From her early years in the 1930s, Marie opposed social injustice, inequality and discrimination in all their forms and was an articulate supporter of equal rights and opportunities for women in the teaching service.

She welcomed and participated in the women’s liberation movement, with the objective of acquiring equal rights and opportunity for women in society.

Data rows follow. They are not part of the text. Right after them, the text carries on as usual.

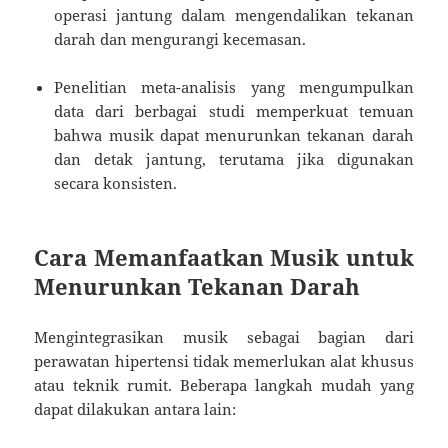
operasi jantung dalam mengendalikan tekanan
darah dan mengurangi kecemasan.
Penelitian meta-analisis yang mengumpulkan
data dari berbagai studi memperkuat temuan
bahwa musik dapat menurunkan tekanan darah
dan detak jantung, terutama jika digunakan
secara konsisten.
Cara Memanfaatkan Musik untuk
Menurunkan Tekanan Darah
Mengintegrasikan musik sebagai bagian dari
perawatan hipertensi tidak memerlukan alat khusus
atau teknik rumit. Beberapa langkah mudah yang
dapat dilakukan antara lain:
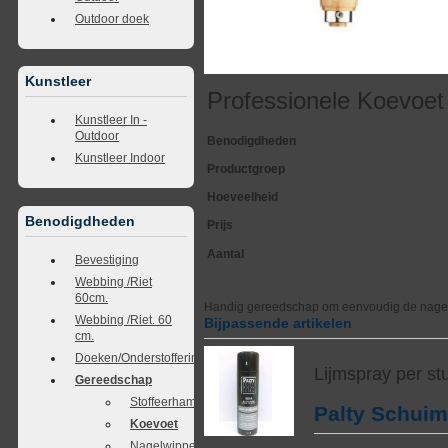
Outdoor doek
Kunstleer
Professionele Koevoet
Kunstleer In -
Outdoor
Benodigdheden
Kunstleer Indoor
Productgroep
Hoeveelheid
Benodigdheden
Prijs
Aantal
Bevestiging
Webbing /Riet
60cm.
Handig gereedschap om eenvoudig de nagels 
Webbing /Riet. 60
Bijpassende artikelen
cm.
Doeken/Onderstoffering
Lijmspray per st
Gereedschap
Stoffeerhamer
Palty Schui
Koevoet
Nagelwipper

She was a rare person, moved by deep compassion and human sympathy to put the struggle for a better world ahead of comfort, convenience or the acquisition of personal possessions.

 

Diane Hague

Diane Hague is a retired official from the NSW Teachers Federation. Prior to being a union official she was a TAFE Teacher of Communications in Business Studies. Diane joined the CPA in 1982 and left in 1989. She worked with Joyce Stevens and others on the collective of Scarlet Woman, a socialist feminist magazine, and was President of the Women's Employment Action Centre in the 1980s.

 

REFERENCES:

Stevens, Joyce, Taking the Revolution Home: Work Among Women in the Communist Party of Australia 1920-1945 (Melbourne: Sybylla Press, 1987).

Stevens, Joyce, A History of International Women’s Day in words and images (Sydney: IWD Press, 1985).

Bill Gollan, corrected transcript of interview by Laurie Aarons for the Communist Party of Australia’s Oral History Project, State Library of NSW, MLMSS 6436, c.1980.

Gollan, Bill, Bond or Free, The Peace and Disarmament Movement and an Independent Australian Foreign Policy for Peace and Security (Sydney: NSW Teachers Federation 1987).